Crowd motion classification

Participants : Antoine Basset, Charles Kervrann, Patrick Bouthemy.

Assessing crowd behaviors from videos is a difficult task while of interest in many applications. We have defined a novel approach which identifies from two successive frames only, crowd behaviors expressed by simple image motion patterns. It relies on the estimation of a collection of sub-affine motion models in the image, a local motion classification based on a penalized likelihood criterion, and a regularization stage involving inhibition and reinforcement factors [17] . The apparent motion in the image of a group of people is assumed to be locally represented by one of the three following motion types: translation, scaling or rotation. The three motion models are computed in a collection of predefined windows with the robust estimation method [48] . At every point, the right motion model is selected owing to the corrected (for small sample size) Akaike information criterion (AICc). To classify the local motion type, the three motion models are further subdivided into a total of eight crowd motion classes. Indeed, scaling refers either to gathering (Convergence) or dispersing people (Divergence). Rotation can be either Clockwise or Counterclockwise.
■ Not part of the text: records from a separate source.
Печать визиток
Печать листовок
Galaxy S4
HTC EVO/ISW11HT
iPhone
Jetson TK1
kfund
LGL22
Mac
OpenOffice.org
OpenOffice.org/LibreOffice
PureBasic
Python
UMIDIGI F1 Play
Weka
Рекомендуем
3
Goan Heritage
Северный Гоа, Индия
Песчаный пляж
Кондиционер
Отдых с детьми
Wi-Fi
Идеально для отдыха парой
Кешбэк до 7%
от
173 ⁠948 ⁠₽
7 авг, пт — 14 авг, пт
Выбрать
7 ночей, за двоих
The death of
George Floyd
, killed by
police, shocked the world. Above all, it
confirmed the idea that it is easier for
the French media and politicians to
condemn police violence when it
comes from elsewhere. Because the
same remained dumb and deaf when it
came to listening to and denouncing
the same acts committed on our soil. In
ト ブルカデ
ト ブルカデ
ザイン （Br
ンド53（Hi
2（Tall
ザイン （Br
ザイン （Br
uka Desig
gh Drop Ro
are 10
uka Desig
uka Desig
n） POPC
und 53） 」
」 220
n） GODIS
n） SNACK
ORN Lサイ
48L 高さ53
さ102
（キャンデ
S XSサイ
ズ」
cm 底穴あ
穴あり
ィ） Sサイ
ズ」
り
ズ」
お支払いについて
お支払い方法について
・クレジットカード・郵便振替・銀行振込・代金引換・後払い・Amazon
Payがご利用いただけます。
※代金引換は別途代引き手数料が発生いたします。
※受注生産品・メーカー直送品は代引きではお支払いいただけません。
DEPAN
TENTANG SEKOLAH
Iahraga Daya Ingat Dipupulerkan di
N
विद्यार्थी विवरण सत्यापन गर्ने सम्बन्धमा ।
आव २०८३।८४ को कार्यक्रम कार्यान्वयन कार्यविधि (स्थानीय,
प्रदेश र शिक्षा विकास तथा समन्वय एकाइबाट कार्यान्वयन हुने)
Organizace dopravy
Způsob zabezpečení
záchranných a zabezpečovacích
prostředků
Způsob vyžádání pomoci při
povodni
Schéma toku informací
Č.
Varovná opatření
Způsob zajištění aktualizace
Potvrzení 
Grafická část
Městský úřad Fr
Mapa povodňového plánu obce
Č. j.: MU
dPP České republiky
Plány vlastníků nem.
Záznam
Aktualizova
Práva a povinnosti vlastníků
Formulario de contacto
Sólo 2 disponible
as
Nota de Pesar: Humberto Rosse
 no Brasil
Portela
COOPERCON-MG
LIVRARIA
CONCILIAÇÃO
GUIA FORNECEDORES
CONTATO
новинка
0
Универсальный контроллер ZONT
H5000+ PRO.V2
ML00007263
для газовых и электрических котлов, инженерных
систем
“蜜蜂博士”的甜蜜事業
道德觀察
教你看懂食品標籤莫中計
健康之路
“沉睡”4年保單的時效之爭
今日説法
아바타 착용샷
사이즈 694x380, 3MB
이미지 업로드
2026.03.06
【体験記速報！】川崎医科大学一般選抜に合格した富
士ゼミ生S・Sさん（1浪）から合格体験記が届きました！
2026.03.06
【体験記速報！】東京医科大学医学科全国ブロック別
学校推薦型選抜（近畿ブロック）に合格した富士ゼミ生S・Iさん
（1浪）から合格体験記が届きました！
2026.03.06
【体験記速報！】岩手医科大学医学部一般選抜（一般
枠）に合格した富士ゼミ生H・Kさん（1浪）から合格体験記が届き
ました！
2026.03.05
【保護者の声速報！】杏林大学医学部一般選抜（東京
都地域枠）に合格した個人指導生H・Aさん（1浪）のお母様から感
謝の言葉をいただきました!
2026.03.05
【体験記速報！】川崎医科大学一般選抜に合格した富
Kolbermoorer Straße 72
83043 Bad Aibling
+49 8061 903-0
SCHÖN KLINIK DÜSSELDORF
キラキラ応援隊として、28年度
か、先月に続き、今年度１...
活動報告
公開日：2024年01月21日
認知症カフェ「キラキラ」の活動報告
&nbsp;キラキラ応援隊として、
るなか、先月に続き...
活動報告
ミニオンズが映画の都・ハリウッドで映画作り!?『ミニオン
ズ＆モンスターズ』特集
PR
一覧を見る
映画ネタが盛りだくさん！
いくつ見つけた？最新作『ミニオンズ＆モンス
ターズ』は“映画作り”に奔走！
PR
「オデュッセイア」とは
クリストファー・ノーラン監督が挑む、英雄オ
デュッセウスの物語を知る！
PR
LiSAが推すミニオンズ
Since our classification scheme is view-based, four image-related translation directions are distinguished: North, West, South, East. Then, to get the final crowd classification, a regularization step is performed, based on a decision tree and involving inhibition for opposed classes such as convergence and divergence. We have also developed an original and simple method for recovering the dominant paths followed by people in the observed scene. It involves the introduction of local paths determined from the space-time average of the parametric motion subfields selected in image blocks. Starting from one given block in the image, we straightforwardly reconstruct a global path by concatenating the local paths from block to block. Experiments on synthetic and real scenes have demonstrated the performance of our method, both for motion classification and principal paths recovery.

Reference:  [17]

Figure 12. Overview of the method applied to a sequence where runners follow a ‘U’ from the upper left corner to the upper right corner. Left: First frame of the sequence. Middle: Classification results (cyan=translation toward South, red=counterclockwise rotation, yellow=translation toward East, green=convergence, blue=translation toward North). Right: Recovery of the longest path in the scene (red).